Investors should be focused on the potential of cabozantinib to treat other indications.
A good example
Bayer and Onyx Pharmaceuticals' (Nasdaq: ONXX ) Nexavar treated kidney cancer, but sales only exploded after getting approved for liver cancer.
Exelixis is testing cabozantinib in a variety of other cancers. Earlier this month, the company presented data from a phase 2 trial hinting that the drug might work in liver cancer. For prostate cancer, Exelixis is taking an unusual route, testing the drug's ability to reduce pain in late-stage patients rather than its ability to stop the growth of the tumor or increase life expectancy. I think it's a reasonable strategy, but there's no guarantee the FDA will go for it. If the route fails, it'll be a waste of money, but not really time, because Exelixis is concurrently testing the drug's ability to extend survival.
The secret sales
Part of the advantage of gaining FDA approval for any indication is that doctors are free to use the drug off-label for any indication they choose. The company can't market the drug for the indication until the FDA signs off, but that doesn't stop doctors from using it.

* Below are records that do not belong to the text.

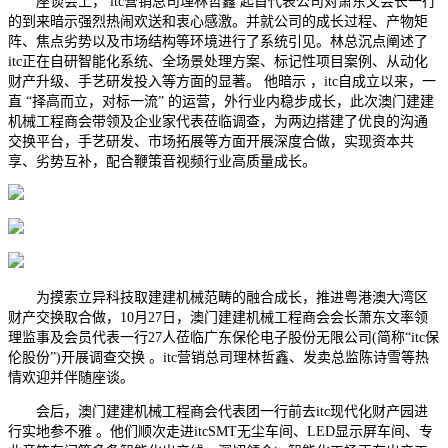
座谈会上， itc营销总司理林哲鑫 起首代表公司对萧东文会长一行
的到来暗示强烈热闹欢送和衷心感激。并就公司的成长过程、产物矩
阵、焦点劣势以及市场结构等环境进行了系统引见。林总沉点阐述了
itc正在自研智能化系统、全场景处理方案、标记性项目案例、从动化
财产升级、手艺研发投入等方面的显著。 他暗示 ，itc自成立以来，一
直 “择高而立，对标一流” 的运营，外行业内稳步成长，此次澳门建建
机械工程商会带领及企业家代表莅临调查，为两边搭建了优良的沟通
交换平台，手艺研发、市场拓展等方面开展深度合做，实现资本共
享、劣势互补，配合鞭策音视频行业高质量成长。
为摸索立异科技取建建机械范畴的融合成长，推进粤港澳大湾区
财产交换取合做，10月27日，澳门建建机械工程商会会长萧东文率领
理监事及会员代表一行27人莅临广东保伦电子股份无限公司(简称“itc保
伦股份”)开展调查交换 。itc营销总司理林哲鑫、发卖总监陈诗雪等热
情欢迎并伴随座谈。
会后，澳门建建机械工程商会代表团一行前去itc现代化财产园进
行实地参不雅 。他们顺次走进itcSMT无尘车间、LED显示屏车间、专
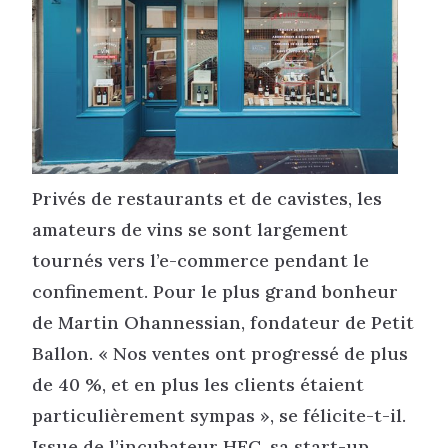
Privés de restaurants et de cavistes, les
amateurs de vins se sont largement
tournés vers l’e-commerce pendant le
confinement. Pour le plus grand bonheur
de Martin Ohannessian, fondateur de Petit
Ballon. « Nos ventes ont progressé de plus
de 40 %, et en plus les clients étaient
particulièrement sympas », se félicite-t-il.
Issue de l’incubateur HEC, sa start-up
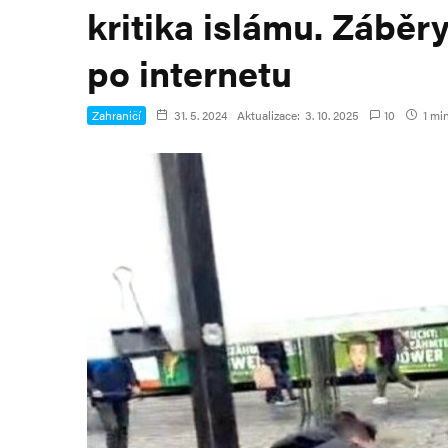
kritika islámu. Záběry
po internetu
Zahraničí
31. 5. 2024
Aktualizace:
3. 10. 2025
10
1 min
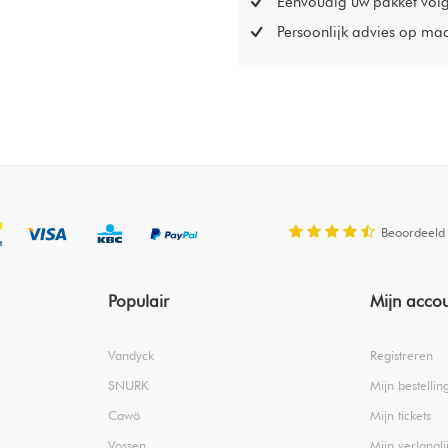
Eenvoudig uw pakket vol
Persoonlijk advies op ma
Beoordeeld
Populair
Mijn acco
Vandyck
Registreren
SNURK
Mijn bestellin
Cawö
Mijn tickets
Vossen
Mijn verlanglij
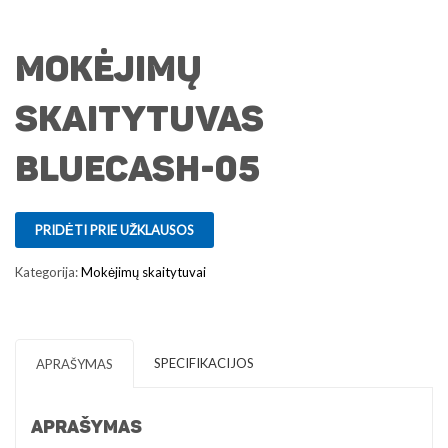
Mokėjimų
skaitytuvas
BlueCash-05
PRIDĖTI PRIE UŽKLAUSOS
Kategorija:
Mokėjimų skaitytuvai
SPECIFIKACIJOS
APRAŠYMAS
APRAŠYMAS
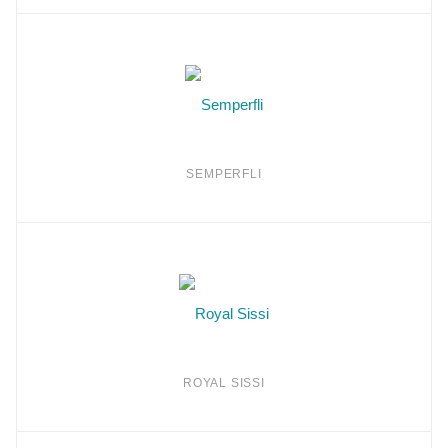
SEMPERFLI
ROYAL SISSI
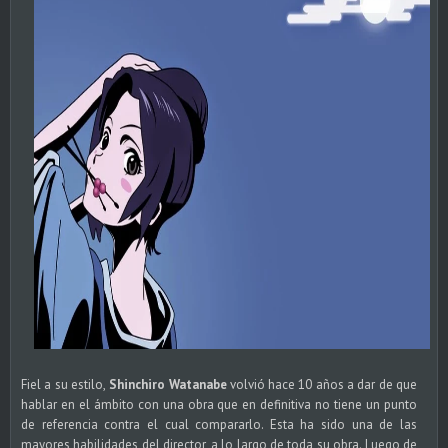
Fiel a su estilo,
Shinchiro Watanabe
volvió hace 10 años a dar de que
hablar en el ámbito con una obra que en definitiva no tiene un punto
de referencia contra el cual compararlo. Esta ha sido una de las
mayores habilidades del director, a lo largo de toda su obra. Luego de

Very few doctors use the noodle method -- use everything and see what sticks -- but it's possible sales can increase after a clinical trial has proven a drug is effective, but before the FDA signs off on the expanded approval. Medical meetings are the best place to promote the new indications, so you'll often see companies hold their data for these events.

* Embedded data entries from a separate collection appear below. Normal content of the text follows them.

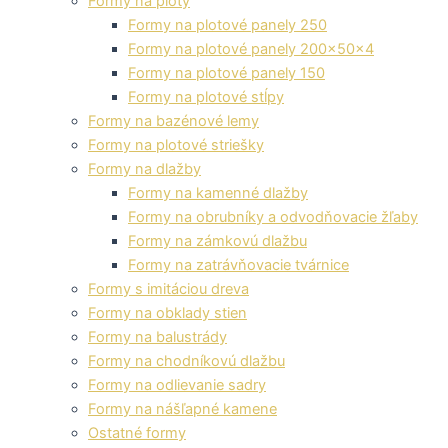
Formy na ploty
Formy na plotové panely 250
Formy na plotové panely 200x50x4
Formy na plotové panely 150
Formy na plotové stĺpy
Formy na bazénové lemy
Formy na plotové striešky
Formy na dlažby
Formy na kamenné dlažby
Formy na obrubníky a odvodňovacie žľaby
Formy na zámkovú dlažbu
Formy na zatrávňovacie tvárnice
Formy s imitáciou dreva
Formy na obklady stien
Formy na balustrády
Formy na chodníkovú dlažbu
Formy na odlievanie sadry
Formy na nášľapné kamene
Ostatné formy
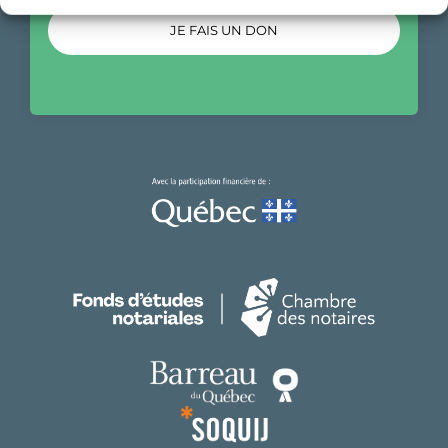
JE FAIS UN DON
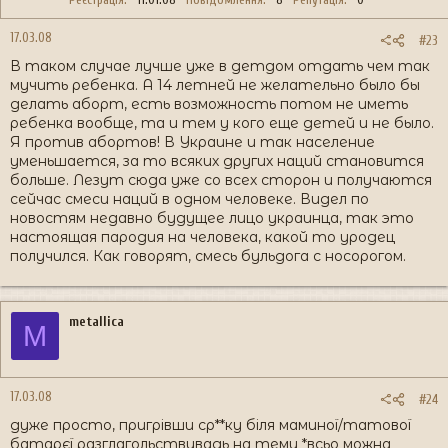
17.03.08
#23
В таком случае лучше уже в детдом отдать чем так
мучить ребенка. А 14 летней не желательно было бы
делать аборт, есть возможность потом не иметь
ребенка вообще, та и тем у кого еще детей и не было.
Я против абортов! В Украине и так население
уменьшается, за то всяких других наций становится
больше. Лезут сюда уже со всех сторон и получаются
сейчас смеси наций в одном человеке. Видел по
новостям недавно будущее лицо украинца, так это
настоящая пародия на человека, какой то уродец
получился. Как говорят, смесь бульдога с носорогом.
metallica
M
17.03.08
#24
дуже просто, пригрівши ср**ку біля маминої/татової
батарєї разглагольствувадь на тему *всьо можна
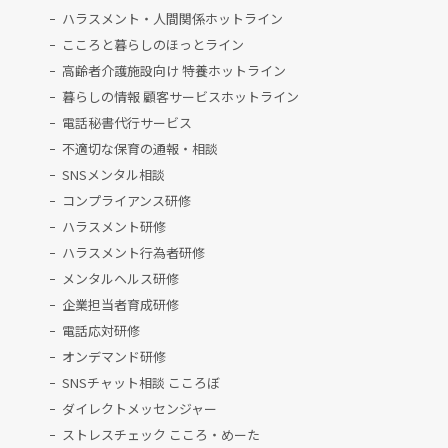
ハラスメント・人間関係ホットライン
こころと暮らしのほっとライン
高齢者介護施設向け 特養ホットライン
暮らしの情報 顧客サービスホットライン
電話秘書代行サービス
不適切な保育の通報・相談
SNSメンタル相談
コンプライアンス研修
ハラスメント研修
ハラスメント行為者研修
メンタルヘルス研修
企業担当者育成研修
電話応対研修
オンデマンド研修
SNSチャット相談 こころぼ
ダイレクトメッセンジャー
ストレスチェック こころ・めーた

Of course, with added expectations come increased valuations. While Nexavar has done well in liver cancer, it has failed in a few others, causing shares to sink. Onyx still hasn't hit the highs reached back in 2007 when it seemed Nexavar could do no wrong.
Fortunately, I don't think that's really an issue for Exelixis at this point. The company only has a market cap under $700 million. By comparison, Onyx's market cap was over $3 billion when Onyx hit its high.
The biggest difference
Here's the big thing: Nexavar doesn't have much competition in liver cancer. One of the reasons it didn't perform well for kidney cancer is because Pfizer's (NYSE: PFE ) Sutent was already approved for that indication and appears to work better. The big money is in unmet needs.
Exelixis is going to have an uphill battle going after additional indications. It'll run into competition from Nexavar in liver cancer and there are plenty of drugs that have been recently approved to treat prostate cancer -- Johnson & Johnson's (NYSE: JNJ ) Zytiga and Sanofi's Jevtana -- and there are others, like Medivation's (Nasdaq: MDVN ) MDV3100, that will likely be on the market before cabozantinib.
Unlike Nexavar in liver cancer, cabozantinib is going to have to do more than just beat a placebo. It'll have to show a meaningful benefit compared to the other drugs on the market in order to justify sales beyond medullary thyroid cancer. That doesn't mean it can't do it, just don't expect it to be a cake walk for Exelixis.